═════ Material shown ═════

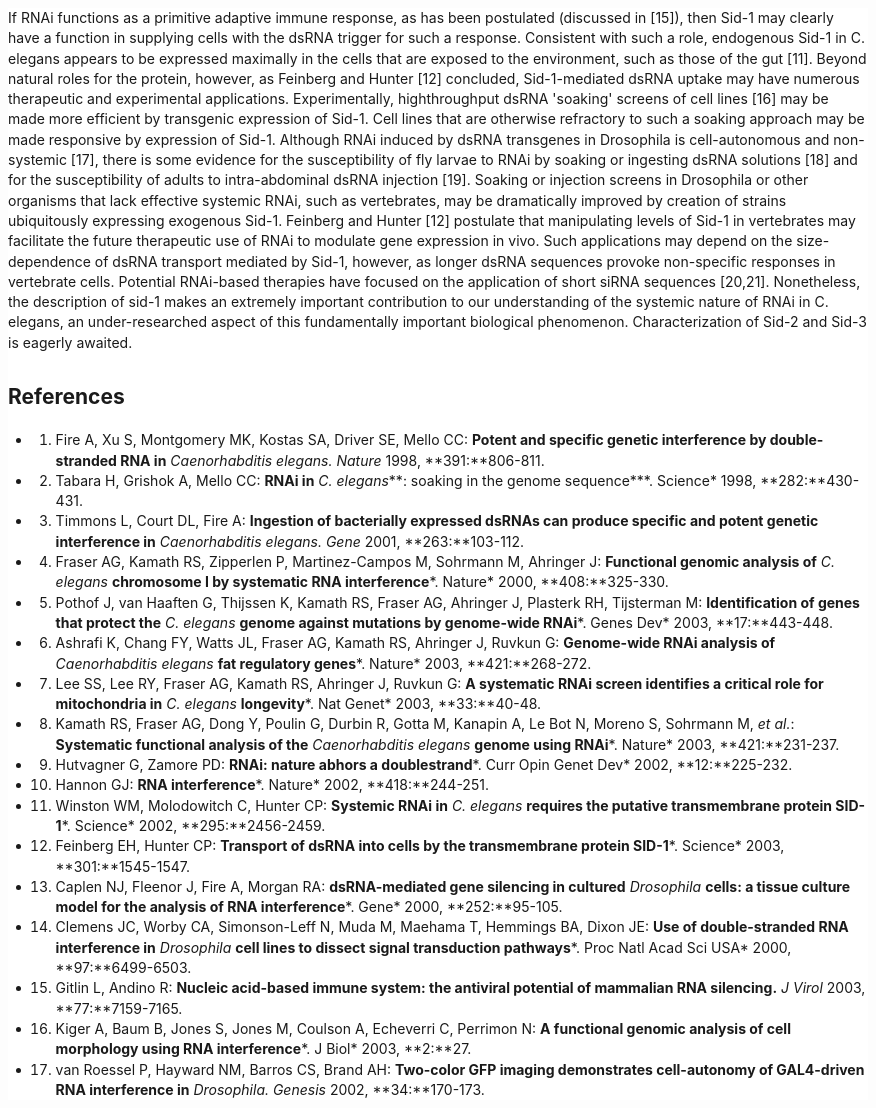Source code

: If RNAi functions as a primitive adaptive immune response, as has been postulated (discussed in [15]), then Sid-1 may clearly have a function in supplying cells with the dsRNA trigger for such a response. Consistent with such a role, endogenous Sid-1 in C. elegans appears to be expressed maximally in the cells that are exposed to the environment, such as those of the gut [11]. Beyond natural roles for the protein, however, as Feinberg and Hunter [12] concluded, Sid-1-mediated dsRNA uptake may have numerous therapeutic and experimental applications. Experimentally, highthroughput dsRNA 'soaking' screens of cell lines [16] may be made more efficient by transgenic expression of Sid-1. Cell lines that are otherwise refractory to such a soaking approach may be made responsive by expression of Sid-1. Although RNAi induced by dsRNA transgenes in Drosophila is cell-autonomous and non-systemic [17], there is some evidence for the susceptibility of fly larvae to RNAi by soaking or ingesting dsRNA solutions [18] and for the susceptibility of adults to intra-abdominal dsRNA injection [19]. Soaking or injection screens in Drosophila or other organisms that lack effective systemic RNAi, such as vertebrates, may be dramatically improved by creation of strains ubiquitously expressing exogenous Sid-1. Feinberg and Hunter [12] postulate that manipulating levels of Sid-1 in vertebrates may facilitate the future therapeutic use of RNAi to modulate gene expression in vivo. Such applications may depend on the size-dependence of dsRNA transport mediated by Sid-1, however, as longer dsRNA sequences provoke non-specific responses in vertebrate cells. Potential RNAi-based therapies have focused on the application of short siRNA sequences [20,21]. Nonetheless, the description of sid-1 makes an extremely important contribution to our understanding of the systemic nature of RNAi in C. elegans, an under-researched aspect of this fundamentally important biological phenomenon. Characterization of Sid-2 and Sid-3 is eagerly awaited.

## **References**

- 1. Fire A, Xu S, Montgomery MK, Kostas SA, Driver SE, Mello CC: **Potent and specific genetic interference by double-stranded RNA in** *Caenorhabditis elegans. Nature* 1998, **391:**806-811.
- 2. Tabara H, Grishok A, Mello CC: **RNAi in** *C. elegans***: soaking in the genome sequence***. Science* 1998, **282:**430-431.
- 3. Timmons L, Court DL, Fire A: **Ingestion of bacterially expressed dsRNAs can produce specific and potent genetic interference in** *Caenorhabditis elegans. Gene* 2001, **263:**103-112.
- 4. Fraser AG, Kamath RS, Zipperlen P, Martinez-Campos M, Sohrmann M, Ahringer J: **Functional genomic analysis of** *C. elegans* **chromosome I by systematic RNA interference***. Nature* 2000, **408:**325-330.
- 5. Pothof J, van Haaften G, Thijssen K, Kamath RS, Fraser AG, Ahringer J, Plasterk RH, Tijsterman M: **Identification of genes that protect the** *C. elegans* **genome against mutations by genome-wide RNAi***. Genes Dev* 2003, **17:**443-448.
- 6. Ashrafi K, Chang FY, Watts JL, Fraser AG, Kamath RS, Ahringer J, Ruvkun G: **Genome-wide RNAi analysis of** *Caenorhabditis elegans* **fat regulatory genes***. Nature* 2003, **421:**268-272.
- 7. Lee SS, Lee RY, Fraser AG, Kamath RS, Ahringer J, Ruvkun G: **A systematic RNAi screen identifies a critical role for mitochondria in** *C. elegans* **longevity***. Nat Genet* 2003, **33:**40-48.
- 8. Kamath RS, Fraser AG, Dong Y, Poulin G, Durbin R, Gotta M, Kanapin A, Le Bot N, Moreno S, Sohrmann M, *et al.*: **Systematic functional analysis of the** *Caenorhabditis elegans* **genome using RNAi***. Nature* 2003, **421:**231-237.
- 9. Hutvagner G, Zamore PD: **RNAi: nature abhors a doublestrand***. Curr Opin Genet Dev* 2002, **12:**225-232.
- 10. Hannon GJ: **RNA interference***. Nature* 2002, **418:**244-251.
- 11. Winston WM, Molodowitch C, Hunter CP: **Systemic RNAi in** *C. elegans* **requires the putative transmembrane protein SID-1***. Science* 2002, **295:**2456-2459.
- 12. Feinberg EH, Hunter CP: **Transport of dsRNA into cells by the transmembrane protein SID-1***. Science* 2003, **301:**1545-1547.
- 13. Caplen NJ, Fleenor J, Fire A, Morgan RA: **dsRNA-mediated gene silencing in cultured** *Drosophila* **cells: a tissue culture model for the analysis of RNA interference***. Gene* 2000, **252:**95-105.
- 14. Clemens JC, Worby CA, Simonson-Leff N, Muda M, Maehama T, Hemmings BA, Dixon JE: **Use of double-stranded RNA interference in** *Drosophila* **cell lines to dissect signal transduction pathways***. Proc Natl Acad Sci USA* 2000, **97:**6499-6503.
- 15. Gitlin L, Andino R: **Nucleic acid-based immune system: the antiviral potential of mammalian RNA silencing.** *J Virol* 2003, **77:**7159-7165.
- 16. Kiger A, Baum B, Jones S, Jones M, Coulson A, Echeverri C, Perrimon N: **A functional genomic analysis of cell morphology using RNA interference***. J Biol* 2003, **2:**27.
- 17. van Roessel P, Hayward NM, Barros CS, Brand AH: **Two-color GFP imaging demonstrates cell-autonomy of GAL4-driven RNA interference in** *Drosophila. Genesis* 2002, **34:**170-173.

═════

* _Exercise_
Filter the records down to the lines containing the word "stranded", and copy those.

* _Exercise result_
- 1. Fire A, Xu S, Montgomery MK, Kostas SA, Driver SE, Mello CC: **Potent and specific genetic interference by double-stranded RNA in** *Caenorhabditis elegans. Nature* 1998, **391:**806-811.
- 14. Clemens JC, Worby CA, Simonson-Leff N, Muda M, Maehama T, Hemmings BA, Dixon JE: **Use of double-stranded RNA interference in** *Drosophila* **cell lines to dissect signal transduction pathways***. Proc Natl Acad Sci USA* 2000, **97:**6499-6503.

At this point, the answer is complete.